BENGKULU, FAKTABENGKULU.COM – Komitmen Polresta Bengkulu dalam memberantas peredaran gelap narkotika di Bumi Raflesia kian agresif. Dalam kurun waktu dua pekan terakhir, Satuan Reserse Narkoba (Satresnarkoba) Polresta Bengkulu sukses menggulung lima kasus narkoba dengan total enam orang tersangka.
Mirisnya, dari enam tersangka yang diamankan, empat di antaranya merupakan residivis kambuhan, sementara dua lainnya masih berstatus anak di bawah umur. Fenomena keterlibatan remaja ini menjadi alarm keras bagi pengawasan orang tua di Kota Bengkulu.
Total Barang Bukti: Puluhan Gram Sabu dan Ratusan Gram Ganja
Dalam konferensi pers yang digelar Kamis (7/5/2026), Kapolresta Bengkulu, Kombes Pol Rahmad Hidayat, membeberkan hasil tangkapan jajarannya. Polisi berhasil menyita barang bukti yang cukup signifikan dari berbagai lokasi penggerebekan.
- Narkotika Jenis Sabu: 21,91 Gram
- Narkotika Jenis Ganja: 315,52 Gram
- Aset Lain: Sejumlah kendaraan bermotor yang digunakan sebagai alat transportasi transaksi haram tersebut.
“Pengungkapan ini adalah hasil pengembangan intensif di sejumlah titik yang selama ini kita petakan sebagai zona rawan peredaran. Kami sangat menyayangkan adanya keterlibatan anak di bawah umur. Ini menunjukkan narkoba sudah masuk ke lingkaran remaja kita,” ujar Kombes Pol Rahmad Hidayat.
Kronologi Penangkapan: Dari Padang Serai hingga Pulau Baai
Operasi pembersihan ini dimulai pada akhir April dan berlanjut hingga awal Mei 2026. Berikut adalah rincian rentetan penangkapan tersebut:
1. Operasi Senin, 27 April 2026 Petugas bergerak cepat di kawasan Padang Serai, Kecamatan Kampung Melayu. Sekitar pukul 18.00 WIB, polisi meringkus dua residivis:
- SB (33), warga Sawah Lebar (Barang bukti: 0,19 gram sabu).
- WW (30), warga Sumber Jaya (Barang bukti: 11,68 gram sabu).
Beberapa jam kemudian, tepatnya pukul 21.30 WIB di kawasan Pelabuhan Pulau Baai, petugas kembali mengamankan MA (21), warga Bengkulu Tengah, bersama seorang remaja laki-laki berusia 17 tahun asal Bengkulu Utara dengan barang bukti 0,38 gram sabu.
2. Operasi Selasa, 5 Mei 2026 Perburuan berlanjut pada Selasa malam. Polisi membekuk BY (31), warga Kebun Tebeng, yang kedapatan menyimpan paket besar berupa 9,66 gram sabu dan 299,13 gram ganja.
Tak berselang lama, di kawasan Panorama, seorang anak berusia 16 tahun juga diamankan polisi karena kepemilikan ganja seberat 16,39 gram.

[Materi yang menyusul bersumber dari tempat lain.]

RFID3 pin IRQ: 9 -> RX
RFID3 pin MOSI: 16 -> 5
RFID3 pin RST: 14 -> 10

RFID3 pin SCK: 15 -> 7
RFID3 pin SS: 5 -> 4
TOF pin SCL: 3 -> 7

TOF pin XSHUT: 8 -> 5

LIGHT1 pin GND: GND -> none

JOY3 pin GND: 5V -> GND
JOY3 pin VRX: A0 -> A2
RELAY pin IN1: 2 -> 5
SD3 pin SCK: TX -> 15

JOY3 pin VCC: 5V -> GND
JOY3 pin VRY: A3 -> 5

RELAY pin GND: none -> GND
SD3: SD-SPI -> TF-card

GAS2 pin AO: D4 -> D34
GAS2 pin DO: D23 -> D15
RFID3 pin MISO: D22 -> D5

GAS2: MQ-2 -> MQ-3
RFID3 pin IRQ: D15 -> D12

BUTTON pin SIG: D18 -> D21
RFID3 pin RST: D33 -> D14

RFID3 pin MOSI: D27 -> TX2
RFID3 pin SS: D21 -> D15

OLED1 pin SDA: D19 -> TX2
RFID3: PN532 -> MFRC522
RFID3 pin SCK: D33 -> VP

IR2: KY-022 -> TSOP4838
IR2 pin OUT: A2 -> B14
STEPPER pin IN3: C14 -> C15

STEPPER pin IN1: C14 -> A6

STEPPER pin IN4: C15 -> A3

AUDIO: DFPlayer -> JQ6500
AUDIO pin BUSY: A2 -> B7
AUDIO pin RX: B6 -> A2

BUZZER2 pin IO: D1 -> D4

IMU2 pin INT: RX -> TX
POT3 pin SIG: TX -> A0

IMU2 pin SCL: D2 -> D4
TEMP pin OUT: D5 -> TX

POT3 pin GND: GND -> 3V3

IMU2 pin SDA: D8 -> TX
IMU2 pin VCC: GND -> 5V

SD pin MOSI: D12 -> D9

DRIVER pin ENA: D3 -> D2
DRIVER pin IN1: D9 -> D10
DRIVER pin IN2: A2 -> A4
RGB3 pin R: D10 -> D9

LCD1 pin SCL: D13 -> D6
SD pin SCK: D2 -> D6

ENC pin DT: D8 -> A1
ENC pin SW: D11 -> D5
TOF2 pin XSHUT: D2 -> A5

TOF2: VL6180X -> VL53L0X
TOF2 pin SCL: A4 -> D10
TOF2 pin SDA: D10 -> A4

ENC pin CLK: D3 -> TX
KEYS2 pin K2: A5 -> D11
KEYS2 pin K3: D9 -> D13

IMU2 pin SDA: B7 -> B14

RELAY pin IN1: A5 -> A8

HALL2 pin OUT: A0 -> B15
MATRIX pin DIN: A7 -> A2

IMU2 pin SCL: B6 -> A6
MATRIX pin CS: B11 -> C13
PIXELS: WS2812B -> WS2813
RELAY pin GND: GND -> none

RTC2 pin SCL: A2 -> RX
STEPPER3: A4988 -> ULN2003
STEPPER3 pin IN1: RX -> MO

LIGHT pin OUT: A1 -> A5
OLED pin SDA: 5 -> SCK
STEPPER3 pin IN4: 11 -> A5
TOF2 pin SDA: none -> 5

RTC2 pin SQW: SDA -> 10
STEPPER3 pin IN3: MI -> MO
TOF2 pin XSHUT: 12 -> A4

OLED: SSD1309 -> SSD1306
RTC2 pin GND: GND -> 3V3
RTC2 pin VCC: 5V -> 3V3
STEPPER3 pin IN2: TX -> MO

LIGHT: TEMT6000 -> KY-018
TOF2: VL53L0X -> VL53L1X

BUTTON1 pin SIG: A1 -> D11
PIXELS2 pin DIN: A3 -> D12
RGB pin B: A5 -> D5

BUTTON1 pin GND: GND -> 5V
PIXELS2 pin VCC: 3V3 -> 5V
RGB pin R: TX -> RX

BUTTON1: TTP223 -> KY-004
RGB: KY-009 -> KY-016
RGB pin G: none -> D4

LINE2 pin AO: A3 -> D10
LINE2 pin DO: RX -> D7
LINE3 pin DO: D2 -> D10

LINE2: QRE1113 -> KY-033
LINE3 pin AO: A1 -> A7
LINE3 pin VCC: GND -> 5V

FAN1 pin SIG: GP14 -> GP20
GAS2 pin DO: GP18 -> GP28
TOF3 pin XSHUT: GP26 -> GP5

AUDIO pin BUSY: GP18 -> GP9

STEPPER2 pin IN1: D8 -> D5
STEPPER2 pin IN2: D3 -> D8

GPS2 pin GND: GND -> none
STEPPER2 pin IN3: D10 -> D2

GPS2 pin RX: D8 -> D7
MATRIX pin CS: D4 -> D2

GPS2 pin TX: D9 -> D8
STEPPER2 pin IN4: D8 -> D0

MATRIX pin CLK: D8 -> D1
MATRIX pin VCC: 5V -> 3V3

Pesan Tegas Kapolresta: Tidak Ada Ruang Bagi Bandar!
Kombes Pol Rahmad Hidayat menegaskan bahwa Polresta Bengkulu tidak akan memberikan toleransi sedikit pun bagi siapa pun yang bermain-main dengan narkoba, baik itu pengedar maupun pengguna.
“Kami akan terus mengejar hingga ke akar-akarnya. Kota Bengkulu harus bersih dari narkoba demi masa depan generasi muda,” tegasnya.
Masyarakat Diminta Proaktif via Call Center 110
Pihak kepolisian juga mengapresiasi keberanian warga yang telah memberikan informasi akurat terkait aktivitas mencurigakan di lingkungan mereka. Kapolresta mengimbau agar kerja sama ini terus ditingkatkan.
Jika Anda melihat atau mencurigai adanya transaksi narkoba, segera laporkan melalui:
- Layanan Call Center: 110 (Bebas Pulsa)
- Laporan akan langsung ditindaklanjuti oleh operator Polresta Bengkulu dengan jaminan kerahasiaan identitas pelapor.